Texto para leitura —
● ● ● ● ● ● ●

“Quem Se Importa”: Meias soluções

Documentário da cineasta brasileira Mara Mourão discute o empreendedorismo social, nascido das ONGs, em meio à crise do sistema capitalista

Nestes tempos de incertezas, criadas pela crise do sistema capitalista, é comum surgir meias soluções para amenizar as agruras das camadas populares. Já tivemos a fase das Organizações Não Governamentais (ONGs), brotadas nos anos 80 do forno neoliberal de Margareth Thatcher. Agora é o empreendedorismo social, cujo guru é o estadunidense Bill Drayton, da Aschoka. Se o primeiro foi apresentado como Terceiro Setor para “preencher” o espaço do Estado em várias áreas, inclusive sociais, este surfa na falência do sistema financeiro para insistir no microcrédito, como solução das carências financeiras das camadas populares em todos continentes.

Pelo discurso apresentado por seus portavozes no documentário “Quem Se Importa”, da brasileira Mara Mourão, eles não acreditam mais no Estado (Capitalista). Suas soluções como ocorre na micropolítica são individuais. Seu lema é: “Faça a sua parte”. Embora critiquem a falta de políticas de inclusão social, não apontam os culpados pela miséria vivida pelas camadas populares. Seus projetos são pontuais: saúde, moradia, assistência jurídica, microcrédito. Suas organizações sociais preenchem espaços deixados pelo Estado burguês, com microsoluções. A crise do neoliberalismo fez surgir projetos sociais em suas bordas, que podem amenizar não solucionar os problemas criados.

● ● ● ● ● ● ●

Dados fornecidos —
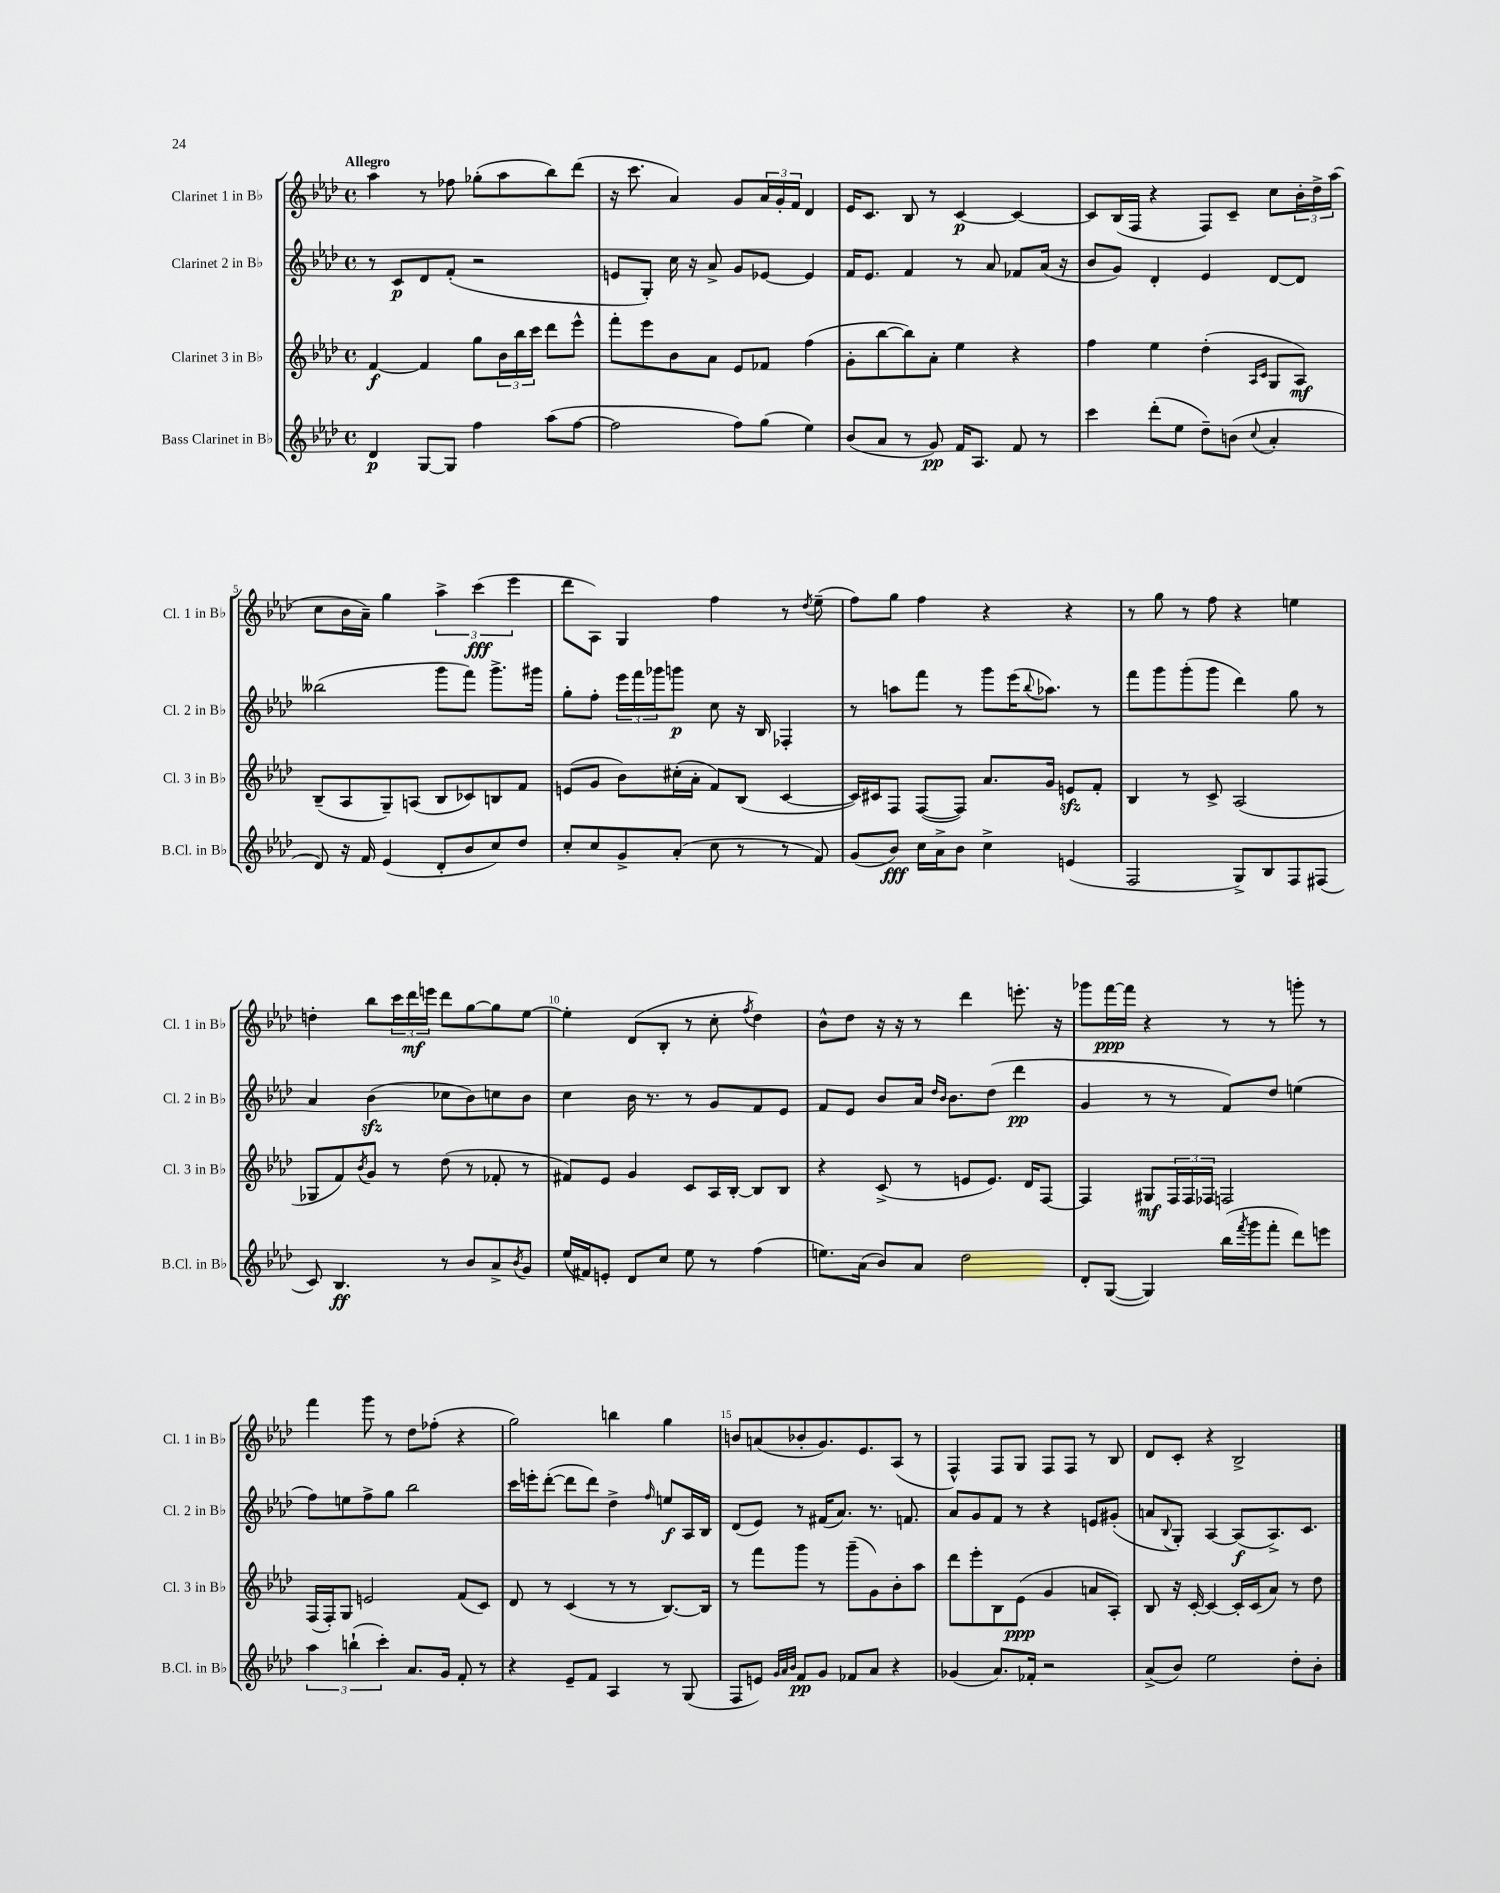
<<
\new StaffGroup <<
\new Staff = "s0" \with { instrumentName = "Clarinet 1 in Bb" shortInstrumentName = "Cl. 1 in Bb" } {
    \clef treble \key aes \major \defaultTimeSignature \time 4/4 \tempo "Allegro"
    aes''4 r8 fes''8 ges''8-.( aes''8 bes''8) des'''8( |
    r16 c'''8. aes'4) g'8 \tuplet 3/2 { aes'16 g'16-. f'16 } des'4 |
    ees'16 c'8. bes8 r8 c'4~\p c'4~ |
    c'8 bes16( f16 r4 f8) c'8-- c''8 \tuplet 3/2 { bes'16-. des''16-> aes''16( } |
    c''8 bes'16 aes'16--) g''4 \tuplet 3/2 { aes''4-> c'''4\fff( ees'''4 } |
    des'''8 aes8) g4 f''4 r8 \acciaccatura { des''8 } ees''8--( |
    f''8) g''8 f''4 r4 r4 |
    r8 g''8 r8 f''8 r4 e''4 |
    d''4-. bes''8 \tuplet 3/2 { c'''16 des'''16\mf e'''16 } des'''8 g''8~ g''8 ees''8~ |
    ees''4-. des'8( bes8-. r8 c''8-. \acciaccatura { f''8 } des''4) |
    bes'8-^ des''8 r16 r16 r8 des'''4 e'''8.-. r16 |
    ges'''8 f'''16~\ppp f'''16 r4 r8 r8 g'''8-. r8 |
    f'''4 g'''8 r8 des''8 fes''8-.( r4 |
    g''2) b''4 g''4 |
    b'8 a'8( bes'8-. g'8.) ees'8. aes8( r8 |
    f4-^) f8 g8 f8 f8 r8 bes8 |
    des'8 c'8-. r4 bes2-> \bar "|." |
}
\new Staff = "s1" \with { instrumentName = "Clarinet 2 in Bb" shortInstrumentName = "Cl. 2 in Bb" } {
    \clef treble \key aes \major \defaultTimeSignature \time 4/4
    r8 c'8\p des'8 f'8-.( r2 |
    e'8 g8-.) c''16 r16 aes'8-> g'8 ees'8~ ees'4 |
    f'16 ees'8. f'4 r8 aes'8 fes'8 aes'16( r16 |
    bes'8 g'8) des'4-. ees'4 des'8~ des'8 |
    beses''2( g'''8 f'''8) g'''8.-> gis'''16 |
    g''8-. f''8-. \tuplet 3/2 { ees'''16 f'''16 ges'''16 } g'''8\p c''8 r16 bes16 fes4-. |
    r8 a''8 f'''8 r8 g'''8 ees'''16( \appoggiatura { bes''8 } aes''8.) r8 |
    f'''8 g'''8 g'''8-.( g'''8 des'''4) g''8 r8 |
    aes'4 bes'4\sfz( ces''8 bes'8) c''8 bes'8 |
    c''4 bes'16 r8. r8 g'8 f'8 ees'8 |
    f'8 ees'8 bes'8 aes'16 \grace { des''16 bes'16 } bes'8. des''8( des'''4\pp |
    g'4 r8 r8 f'8) des''8 e''4( |
    f''8) e''8 f''8-> g''8 bes''2 |
    c'''16 e'''16-. des'''8~-.( des'''8 des'''8) des''4-> \grace { f''16 } e''8\f aes16 bes16 |
    des'8( ees'8) r8 fis'16( aes'8.) r8. f'8. |
    aes'8 g'8 f'8 r8 r4 e'8 gis'8-.( |
    a'8 \appoggiatura { bes8 } g8-.) aes4~ aes8\f( aes8.->) c'8. \bar "|." |
}
\new Staff = "s2" \with { instrumentName = "Clarinet 3 in Bb" shortInstrumentName = "Cl. 3 in Bb" } {
    \clef treble \key aes \major \defaultTimeSignature \time 4/4
    f'4~\f f'4 g''8 \tuplet 3/2 { bes'16 bes''16 c'''16 } des'''8 ees'''8-^ |
    f'''8-. ees'''8 bes'8 aes'8 ees'8 fes'8 f''4( |
    g'8-. bes''8~ bes''8) aes'8-. ees''4 r4 |
    f''4 ees''4 des''4-.( \grace { aes16 c'16 } g8 aes8\mf) |
    bes8--( aes8 g8--) a8( bes8 ces'8) b8 f'8 |
    e'8( g'8 bes'8) cis''16-.( aes'16-. f'8) bes8( c'4~ |
    c'16) cis'16 f8 f8~( f8) aes'8. g'16 e'8\sfz f'8-. |
    bes4 r8 c'8-> aes2( |
    ges8 f'8) \acciaccatura { bes'8 } g'8 r8 des''8( r8 fes'8-. r8 |
    fis'8) ees'8 g'4 c'8 aes16 bes16~-. bes8 bes8 |
    r4 c'8->( r8 e'8 e'8.) des'16 f8~ |
    f4 gis8\mf \tuplet 3/2 { f16 f16 fes16 } f2 |
    f16( f16-.) g8 e'2 f'8( c'8) |
    des'8 r8 c'4( r8 r8 bes8.~) bes16 |
    r8 f'''8 g'''8 r8 g'''8--( g'8) bes'8-. aes''8 |
    des'''8 ees'''8-. bes8 ees'8\ppp( g'4 a'8 aes8-.) |
    bes8 r16 c'16~-. c'4~ c'16-. c'16( aes'8) r8 des''8 \bar "|." |
}
\new Staff = "s3" \with { instrumentName = "Bass Clarinet in Bb" shortInstrumentName = "B.Cl. in Bb" } {
    \clef treble \key aes \major \defaultTimeSignature \time 4/4
    des'4\p g8~ g8 f''4 aes''8( f''8~ |
    f''2 f''8) g''8( ees''4) |
    bes'8( aes'8 r8 g'8\pp) f'16 aes8. f'8 r8 |
    c'''4 des'''8-.( ees''8 des''8--) b'8( \appoggiatura { c''8 } aes'4-. |
    des'8) r16 f'16 ees'4( des'8-. bes'8 c''8) des''8 |
    c''8-. c''8 g'8-> aes'8-.( c''8 r8 r8 f'8) |
    g'8( bes'8\fff) c''16 aes'16-> bes'8 c''4-> e'4( |
    f2 g8->) bes8 f8 fis8( |
    c'8) bes4.\ff r8 bes'8 aes'8-> \acciaccatura { bes'8 } g'8 |
    ees''16( fis'16) e'8-. des'8 c''8 ees''8 r8 f''4( |
    e''8.) aes'16( bes'8) aes'8 des''2 |
    des'8-. g8~( g4) bes''16( \acciaccatura { f'''8 } g'''16 f'''8-. des'''8) e'''8 |
    \tuplet 3/2 { aes''4 b''4-!( c'''4-.) } aes'8. g'16 f'8-. r8 |
    r4 ees'8-- f'8 aes4 r8 g8( |
    f8 e'8) \grace { g'32 aes'32 bes'32 } f'8\pp g'8 fes'8 aes'8 r4 |
    ges'4( aes'8.) fes'16-. r2 |
    aes'8->( bes'8) ees''2 des''8-. bes'8-. \bar "|." |
}
>>
>>
\layout { \context { \Score \override BarNumber.break-visibility = ##(#f #t #t) barNumberVisibility = #(every-nth-bar-number-visible 5) } }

● ● ● ● ● ● ●

Instrução —
Com base no texto sobre o documentário "Quem Se Importa", responda às perguntas abaixo.
(a) Em que década, segundo o texto, brotaram as Organizações Não Governamentais?
(b) Quem o texto aponta como guru do empreendedorismo social?
(c) Qual é o lema dos porta-vozes apresentados no documentário?

Resposta escrita —
(a) Nos anos 80.
(b) O estadunidense Bill Drayton, da Aschoka.
(c) "Faça a sua parte".